棗はその時、流石は幽助の仲間だと思った。

 

(雪菜ちゃんが私に、身の上話しをした時に言っていた。魔界にいるかも知れないというお兄さんの話し。この間、聞いたばかりの話しだからあれだけど、雪菜ちゃんを見る目といい、他にも何かこの人は引っかかるのよね) 

 

棗、ニコリ

 

「まあいいわ」

 

(何がだ?なんかこの女、俺の事を見透かそうとしているような目をしている。気に入らないな)

 

棗は今度は雪菜に話しかける。

 

「雪菜ちゃんはこれからどうするの?躯の所にいる、貴女の探していた桑原って人間の所に会いに行ってみる?」

 

「そうですね。和真さんも私のことを心配していると思います。行ってみようと思います」

 

飛影はこの場から離れる丁度良い機会だと思った。

 

「俺はそろそろ行くぞ」

 

立ち去ろうとした飛影を棗が引き留める。

 

「待って。行くなら雪菜ちゃんを一緒に、躯の居城まで連れていってあげて欲しいのだけど」

 

雪菜の方をチラッと見る飛影。

 

「悪いがまだパトロールがあるからな」

 

雪菜は無言で頷く。

 

「いいぜ。

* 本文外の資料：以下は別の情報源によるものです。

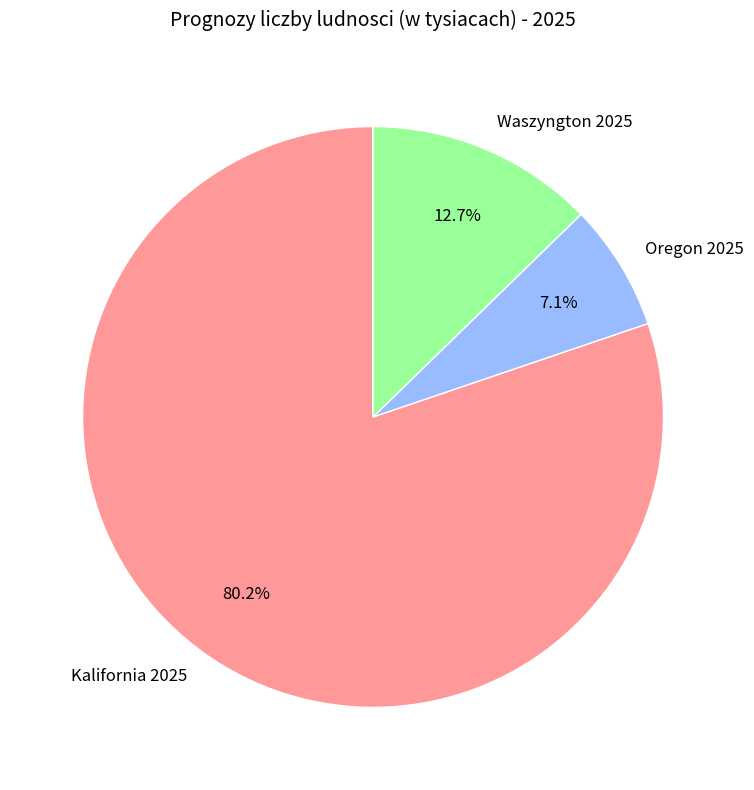

Rank the categories by value from highest to lowest.

Kalifornia 2025, Waszyngton 2025, Oregon 2025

なら俺が後で嬢ちゃんを連れていってやる」


「酎さん、ありがとうございます」

 

深々と頭を下げる雪菜。

 

「いいってもんよ」

 

酎は気にするなと雪菜の頭を上げさせる。

それを横目で見る飛影。

 

「じゃあな」

 

飛影はそう言うと走り去っていった。


「飛影さん」

 

雪菜は走り去った飛影の後ろ姿を見つめていた。

雪菜は飛影と会うといつも不思議な気持ちになる。

自分でもそれが何かは分からない。

まるで失った何かが戻ってくるような…。

何とも言えない感じだ。

 

「とりあえず一旦、棗さんの家に行こうぜ」

 

酎がさあさあと雪菜と棗に促す。

 

「そうね。雪菜ちゃんもいい?」

 

「はい」

 

酎を先頭に棗の家に戻り始めた。

家が見えてきた時、棗の姿がいつの間にかない事に、

雪菜が気付く。

 

「あれっ、酎さん、棗さんは?」

 

「へっ?」

 

酎が振り向くと一番後ろで歩いていたはずの棗の姿が消えていた。

 

――飛影たちがいた森の直ぐ近くの崖の上

 

飛影は一人立っていた。

 

飛影は首にかけている雪菜から渡された氷泪石と、

自分自身の氷泪石を手に取って見つめていた。

 

「それは氷泪石。やっぱりね」

 

(!!?)

 

飛影は突然自分の背後に現れた棗に驚く。

咄嗟に氷泪石を隠した。

 

「お前か。俺に何か用か」

 

「飛影、貴方に話しがある」

 

棗の目は鋭く真剣な目をしていた。